The Starr report is so devastatingly thorough in corroborating every damning detail of Monica Lewinsky's testimony that the possible defenses of the president's behavior have shrunk almost to the vanishing point. In fact, rather than deny Clinton's immorality and illegality, David Kendall was reduced last Friday to arguing that the punishment should fit the crime and that it's a disproportionate response to seek the president's removal from office. This was the best the president's attorney could do.

And amateurs didn't do nearly as well. House Democrats who wanted to carry water for the president last week -- and there still were a few dozen of them -- all offered variations on the theme of "fairness" -- i.e., that the president should get an early peek at the Starr report. This sudden mania for Marquis of Queensberry rules reached its unintentionally comic peak not when Rep. Jim "Phone-Tap" McDermott compared his colleagues to a lynch mob but when Rep. Mel Watt of North Carolina argued that Bill Clinton should be receiving the same level of due-process protection as Oklahoma City bomber Timothy McVeigh received during his trial. The implicit comparison of the president to a terrorist murderer -- by one of his own defenders! -- was astonishing.

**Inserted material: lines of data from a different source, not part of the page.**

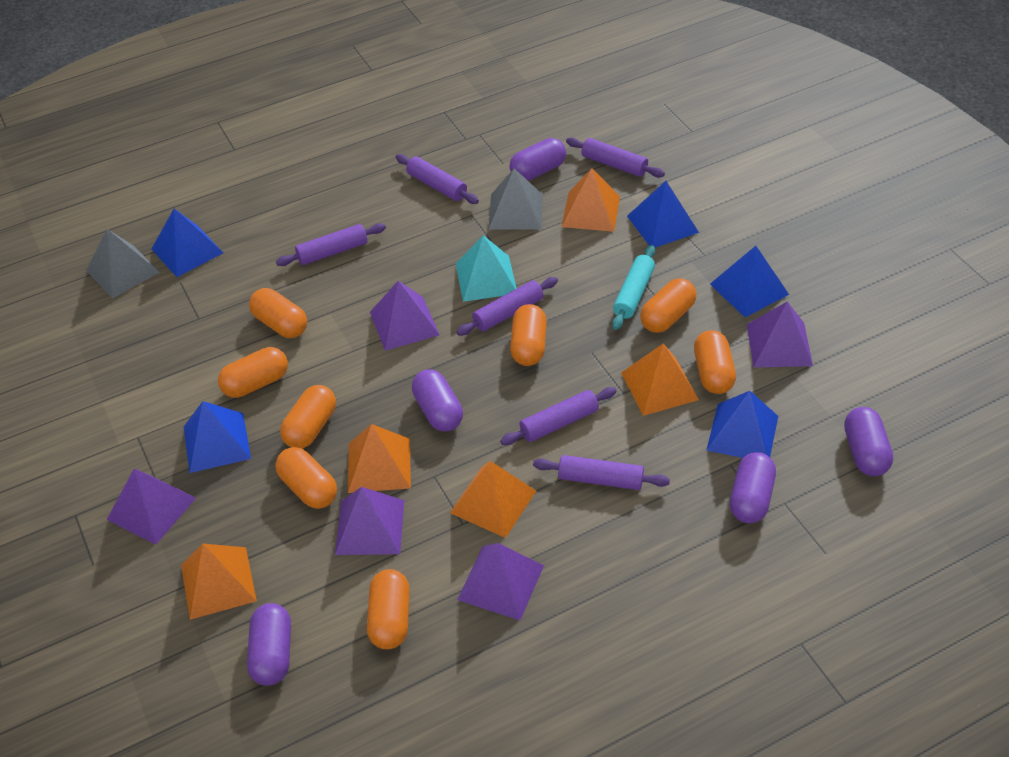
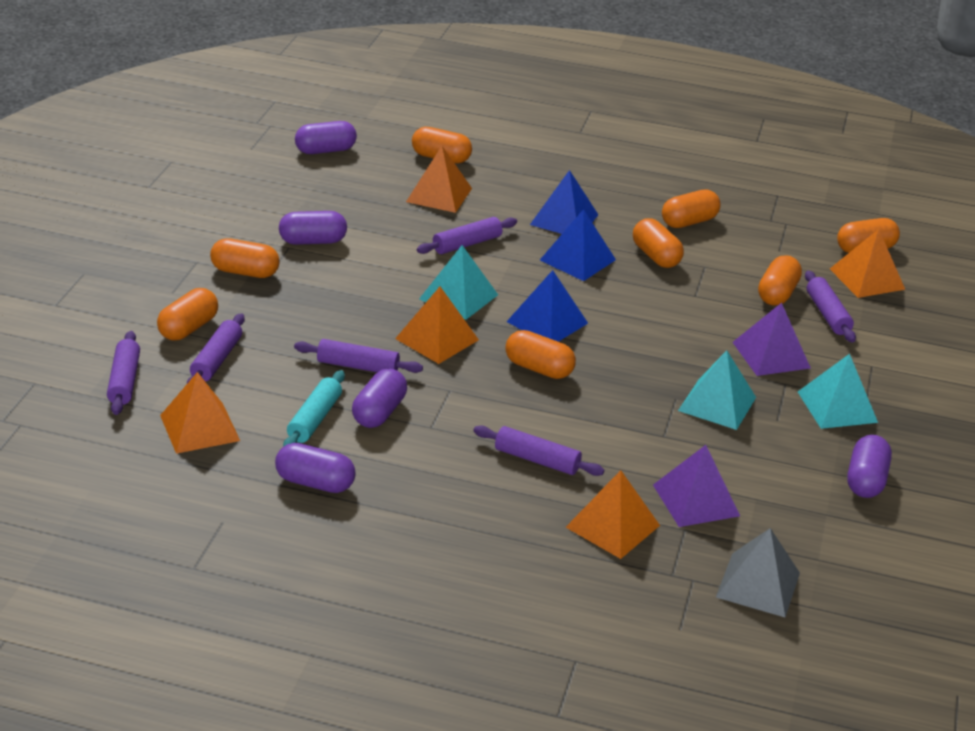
blue pyramid: 5 -> 3
grey pyramid: 2 -> 1
purple pyramid: 5 -> 2
turquoise pyramid: 1 -> 3

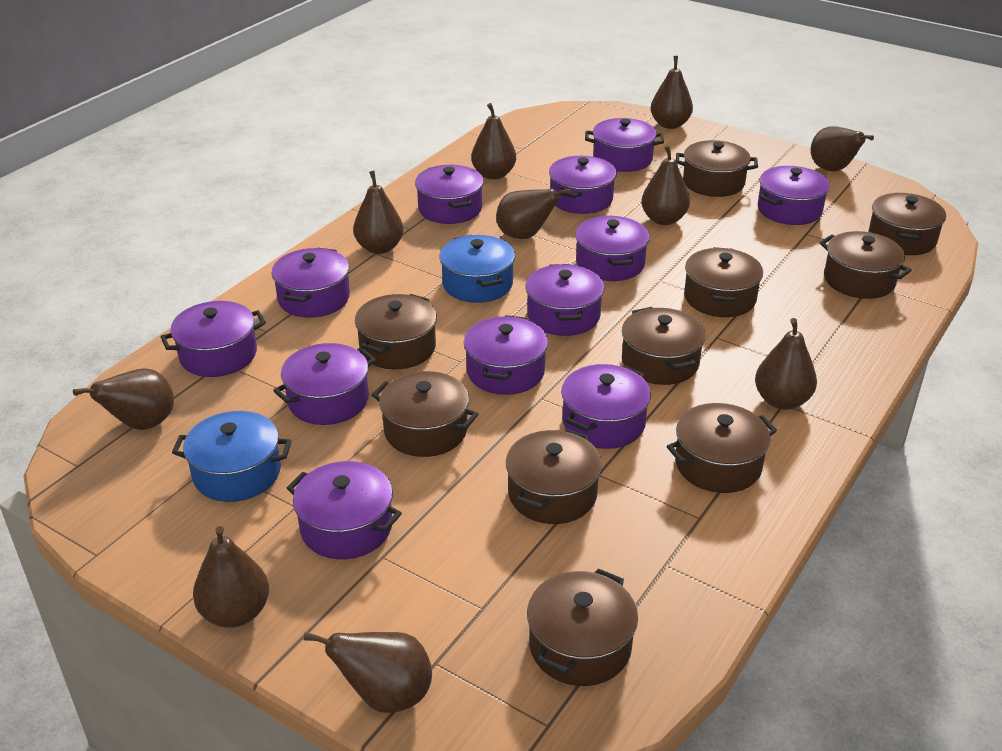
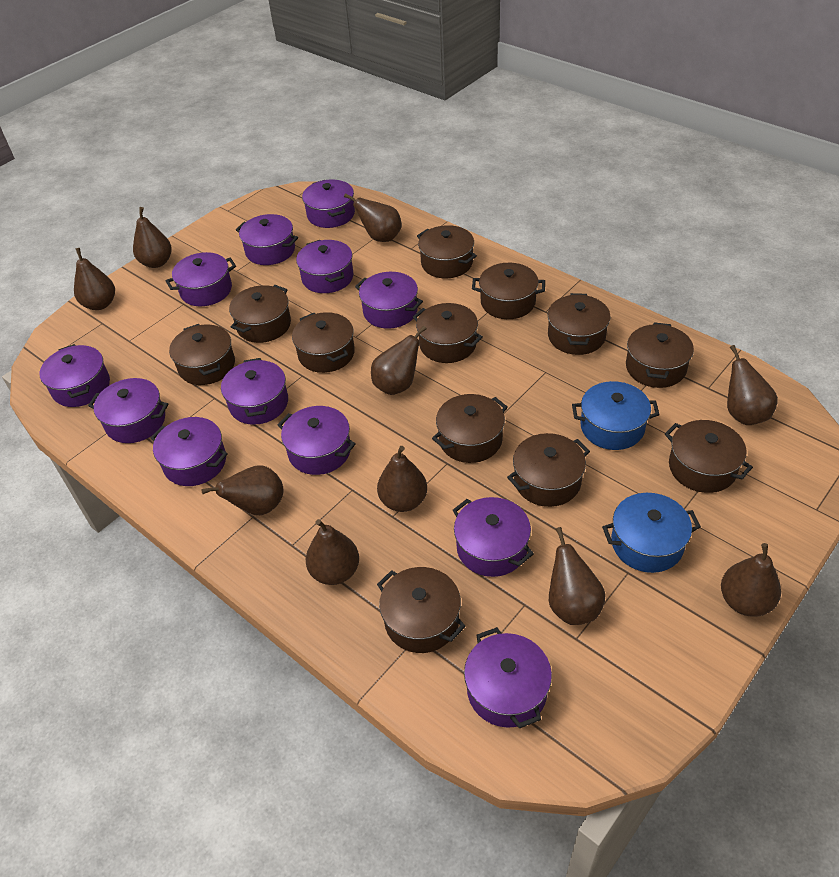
brown pot: 10 -> 12

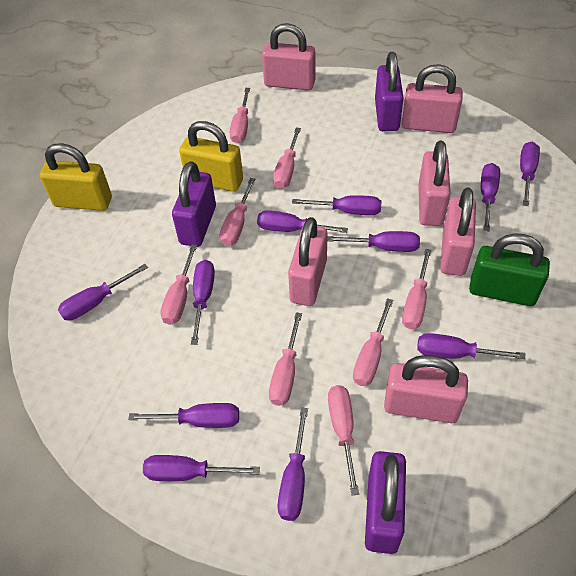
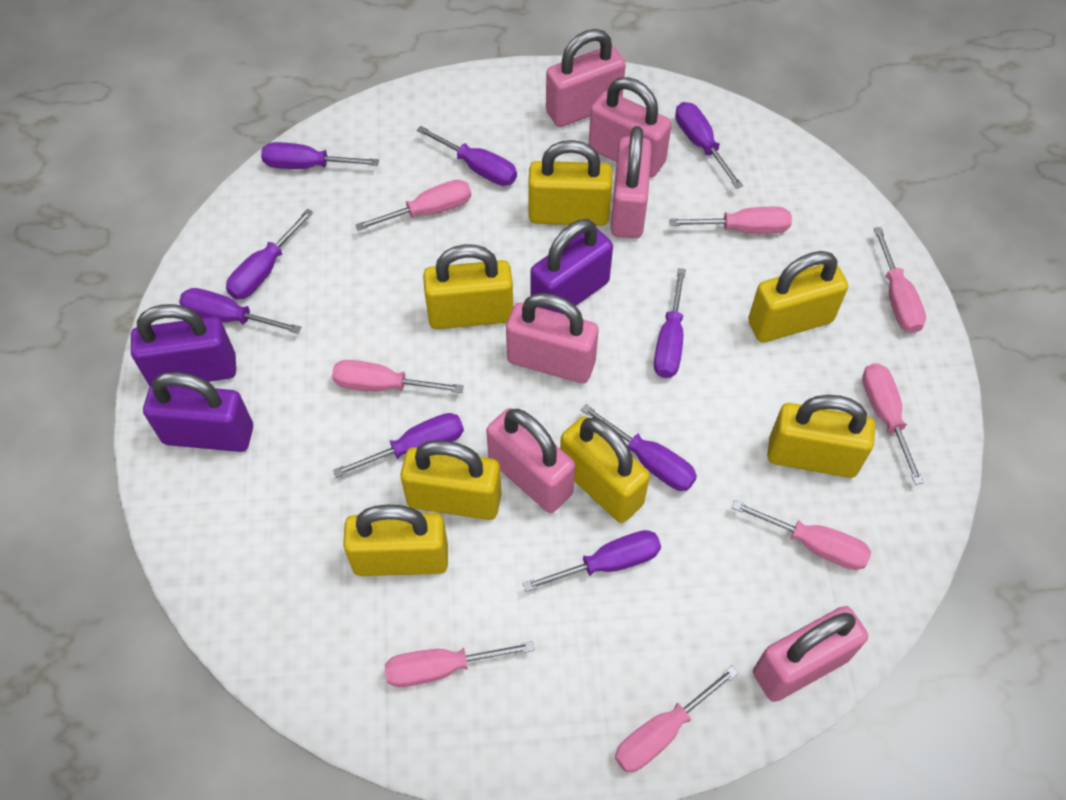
green padlock: 1 -> 0
purple screwdriver: 11 -> 9
yellow padlock: 2 -> 7

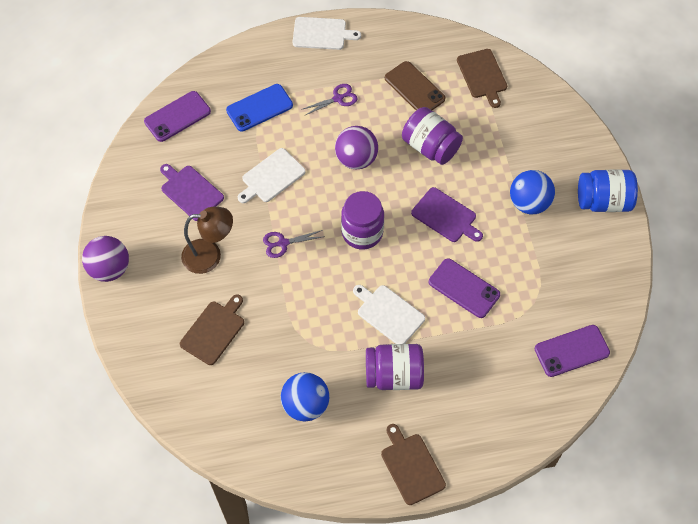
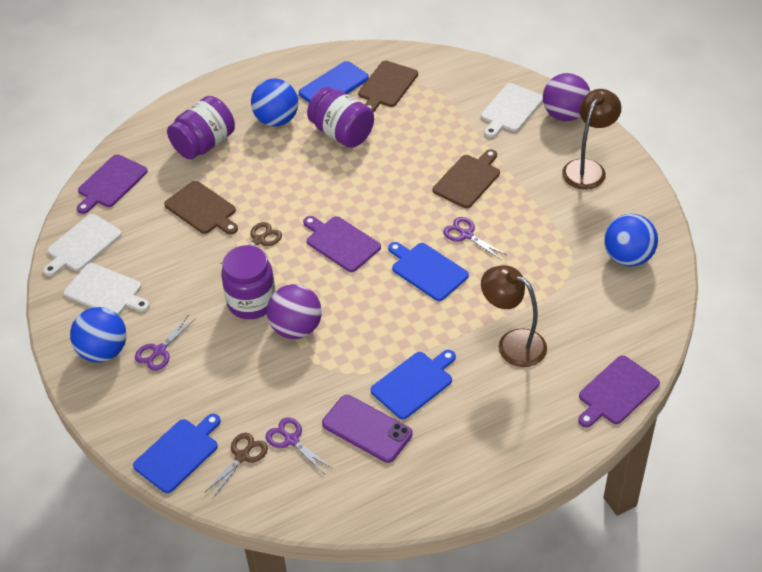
blue ball: 2 -> 3
blue cutting board: 0 -> 3
blue jar: 1 -> 0
brown lamp: 1 -> 2
brown phone: 1 -> 0
brown scissors: 0 -> 2
purple cutting board: 2 -> 3
purple phone: 3 -> 1
purple scissors: 2 -> 3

But even Watt's rhetorical ineptitude wasn't the worst pro-Clinton talking point of the week. THE SCRAPBOOK bestows that distinction on the president himself for whining at a Coral Gables, Fla., fund-raiser: "I've tried to do a good job taking care of this country even when I haven't taken such good care of myself and my family."

This is the hoary "I've been working too hard to behave" defense, not heard in public life since Marion Barry took off to a holistic spa in 1996 to dry out, blaming his personal woes on "unrelenting commitment, dedication and hard work" for the people of Washington, D.C. Of course, if hard work really is the root of the problem, there's an easy solution: early retirement.